The wing is allocating remaining flying hours this fiscal year — and managing operations and maintenance funds — in a way that will preserve the wing’s ability to meet mission requirements, he said.

“This is a challenging task requiring careful coordination between wing leadership, our operations group and the maintenance group,” he said. “Through these efforts, Yokota will remain ready to answer the call with rapid tactical airlift capabilities.”

Ralph Cossa, a retired Air Force colonel who is president of the Center for Strategic and International Studies’ Pacific Forum in Hawaii, said the cuts are not as bad as they sound.
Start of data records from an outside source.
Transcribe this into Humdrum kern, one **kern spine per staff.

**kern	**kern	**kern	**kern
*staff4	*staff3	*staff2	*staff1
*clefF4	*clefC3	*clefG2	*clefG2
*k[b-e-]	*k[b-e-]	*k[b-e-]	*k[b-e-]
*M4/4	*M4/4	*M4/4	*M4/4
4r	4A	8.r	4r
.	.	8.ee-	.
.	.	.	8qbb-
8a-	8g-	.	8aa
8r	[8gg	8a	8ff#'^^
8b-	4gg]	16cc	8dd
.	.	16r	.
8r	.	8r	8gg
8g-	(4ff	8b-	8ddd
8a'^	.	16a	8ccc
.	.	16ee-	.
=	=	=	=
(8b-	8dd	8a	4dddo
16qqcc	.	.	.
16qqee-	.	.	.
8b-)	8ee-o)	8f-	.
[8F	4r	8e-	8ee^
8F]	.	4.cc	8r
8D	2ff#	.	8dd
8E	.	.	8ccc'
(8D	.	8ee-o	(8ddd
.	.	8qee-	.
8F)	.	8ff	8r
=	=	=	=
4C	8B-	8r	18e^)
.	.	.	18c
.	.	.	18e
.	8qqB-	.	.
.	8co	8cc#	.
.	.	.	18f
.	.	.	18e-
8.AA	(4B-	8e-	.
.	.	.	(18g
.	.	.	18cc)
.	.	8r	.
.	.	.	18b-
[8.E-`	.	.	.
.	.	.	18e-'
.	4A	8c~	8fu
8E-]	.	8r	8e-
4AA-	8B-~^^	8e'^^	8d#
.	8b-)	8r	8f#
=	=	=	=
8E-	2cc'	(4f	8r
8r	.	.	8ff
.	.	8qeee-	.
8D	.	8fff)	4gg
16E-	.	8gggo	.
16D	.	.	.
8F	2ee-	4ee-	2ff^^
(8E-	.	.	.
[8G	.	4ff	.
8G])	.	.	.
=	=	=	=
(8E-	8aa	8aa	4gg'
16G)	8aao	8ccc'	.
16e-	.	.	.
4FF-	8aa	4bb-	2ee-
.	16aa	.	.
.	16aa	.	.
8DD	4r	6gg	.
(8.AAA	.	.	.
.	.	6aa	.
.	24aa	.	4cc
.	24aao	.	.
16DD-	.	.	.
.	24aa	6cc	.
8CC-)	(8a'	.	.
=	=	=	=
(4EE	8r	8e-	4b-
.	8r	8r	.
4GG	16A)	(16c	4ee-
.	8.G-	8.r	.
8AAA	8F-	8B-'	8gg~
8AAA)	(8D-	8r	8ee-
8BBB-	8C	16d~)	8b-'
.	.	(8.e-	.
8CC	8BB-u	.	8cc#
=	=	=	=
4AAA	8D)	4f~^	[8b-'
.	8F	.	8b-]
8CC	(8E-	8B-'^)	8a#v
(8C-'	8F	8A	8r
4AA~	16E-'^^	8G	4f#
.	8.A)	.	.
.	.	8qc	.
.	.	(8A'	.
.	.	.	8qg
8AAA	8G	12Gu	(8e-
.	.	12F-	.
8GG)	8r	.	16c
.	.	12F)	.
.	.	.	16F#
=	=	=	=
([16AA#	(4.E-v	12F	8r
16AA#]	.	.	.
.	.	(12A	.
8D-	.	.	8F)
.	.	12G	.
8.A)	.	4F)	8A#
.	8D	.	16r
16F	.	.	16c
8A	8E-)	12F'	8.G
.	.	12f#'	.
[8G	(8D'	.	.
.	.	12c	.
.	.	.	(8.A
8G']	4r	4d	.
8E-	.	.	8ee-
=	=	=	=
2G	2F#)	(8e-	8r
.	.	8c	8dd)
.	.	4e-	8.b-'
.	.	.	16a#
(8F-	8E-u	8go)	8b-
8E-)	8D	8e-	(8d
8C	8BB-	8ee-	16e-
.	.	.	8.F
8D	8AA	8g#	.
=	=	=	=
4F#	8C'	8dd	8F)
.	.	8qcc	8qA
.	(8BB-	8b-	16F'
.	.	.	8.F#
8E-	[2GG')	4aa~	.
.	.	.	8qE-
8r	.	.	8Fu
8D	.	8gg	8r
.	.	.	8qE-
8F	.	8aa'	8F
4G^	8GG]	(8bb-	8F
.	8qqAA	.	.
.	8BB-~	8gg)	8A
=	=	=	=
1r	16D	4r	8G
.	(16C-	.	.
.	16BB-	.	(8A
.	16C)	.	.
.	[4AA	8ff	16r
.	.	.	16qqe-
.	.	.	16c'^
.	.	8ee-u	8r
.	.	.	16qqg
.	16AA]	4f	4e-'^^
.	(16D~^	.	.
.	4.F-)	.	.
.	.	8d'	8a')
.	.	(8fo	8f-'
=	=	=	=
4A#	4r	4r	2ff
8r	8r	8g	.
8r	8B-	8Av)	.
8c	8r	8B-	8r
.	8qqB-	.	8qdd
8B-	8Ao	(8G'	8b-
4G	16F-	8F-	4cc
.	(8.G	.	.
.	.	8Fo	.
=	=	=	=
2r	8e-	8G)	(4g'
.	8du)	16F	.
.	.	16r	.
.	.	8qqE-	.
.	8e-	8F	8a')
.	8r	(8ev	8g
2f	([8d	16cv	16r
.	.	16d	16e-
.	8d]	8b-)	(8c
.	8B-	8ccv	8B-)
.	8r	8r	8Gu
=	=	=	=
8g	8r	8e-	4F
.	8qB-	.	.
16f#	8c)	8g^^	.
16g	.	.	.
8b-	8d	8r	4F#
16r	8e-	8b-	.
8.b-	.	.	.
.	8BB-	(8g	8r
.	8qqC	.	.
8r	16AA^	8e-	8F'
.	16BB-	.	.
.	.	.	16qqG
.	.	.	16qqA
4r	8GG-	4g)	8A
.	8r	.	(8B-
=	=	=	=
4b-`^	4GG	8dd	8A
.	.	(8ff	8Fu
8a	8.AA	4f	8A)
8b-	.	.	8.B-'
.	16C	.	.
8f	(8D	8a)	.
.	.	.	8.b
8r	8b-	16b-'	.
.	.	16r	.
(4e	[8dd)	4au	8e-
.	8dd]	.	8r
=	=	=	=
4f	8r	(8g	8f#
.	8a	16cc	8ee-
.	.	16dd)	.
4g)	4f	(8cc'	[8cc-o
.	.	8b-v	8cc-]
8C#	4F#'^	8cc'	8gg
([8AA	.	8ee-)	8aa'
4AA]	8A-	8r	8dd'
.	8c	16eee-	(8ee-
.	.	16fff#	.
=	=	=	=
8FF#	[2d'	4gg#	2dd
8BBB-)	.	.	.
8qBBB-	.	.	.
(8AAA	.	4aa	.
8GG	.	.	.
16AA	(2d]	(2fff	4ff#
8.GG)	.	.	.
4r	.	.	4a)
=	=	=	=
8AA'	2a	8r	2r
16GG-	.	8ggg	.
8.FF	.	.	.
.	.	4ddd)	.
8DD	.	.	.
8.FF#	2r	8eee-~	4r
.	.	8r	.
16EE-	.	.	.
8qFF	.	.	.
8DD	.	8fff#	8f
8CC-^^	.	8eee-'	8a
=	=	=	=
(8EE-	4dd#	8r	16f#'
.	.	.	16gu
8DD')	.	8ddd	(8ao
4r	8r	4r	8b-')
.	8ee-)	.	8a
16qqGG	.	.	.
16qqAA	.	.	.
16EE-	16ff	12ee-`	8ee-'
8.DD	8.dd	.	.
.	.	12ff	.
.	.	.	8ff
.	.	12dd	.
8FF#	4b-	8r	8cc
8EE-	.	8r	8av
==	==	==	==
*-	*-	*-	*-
“At any given time you may have a number of squadrons that are not combat mission ready for training reasons or because aircraft are grounded or airmen are deployed,” he said.

In a crisis, the squadrons could quickly be brought up to speed or training standards could simply be lowered, he said.

“It is not like suddenly we would be vulnerable to attack or these guys couldn’t defend Japan,” he said, citing the recent deployment of B-2 and B-52 bombers to Korea as evidence of the U.S. military’s capabilities and commitments in the region.

Cossa said the Air Force and other service branches are trying to pressure lawmakers to stop sequestration.

The problem is that the negative message they are sending to Washington is also being picked up by the public in allied nations in the Pacific where there is concern about America’s ability to live up to its promises, he said.

The Air Force also is trimming 1,000 jobs from its civilian workforce, though officials said the impact will be limited.

Pacific Air Forces spokeswoman Capt. Rebecca Heyse said 62 positions will be eliminated at PACAF’s headquarters, and others will be trimmed at Andersen Air Force Base, Guam; Eielson Air Force Base and Joint Base Elemendorf-Richardson, Alaska; Joint Base Pearl Harbor-Hickam, Hawaii; Osan Air Base and Kunsan Air Base, South Korea, and Yokota Air Base, Japan.

“The majority of the positions are entry to mid-level employees in administrative support positions,” Heyse said.

The Air Force can move employees who are cut into vacant positions at their installations to minimize job losses, she said.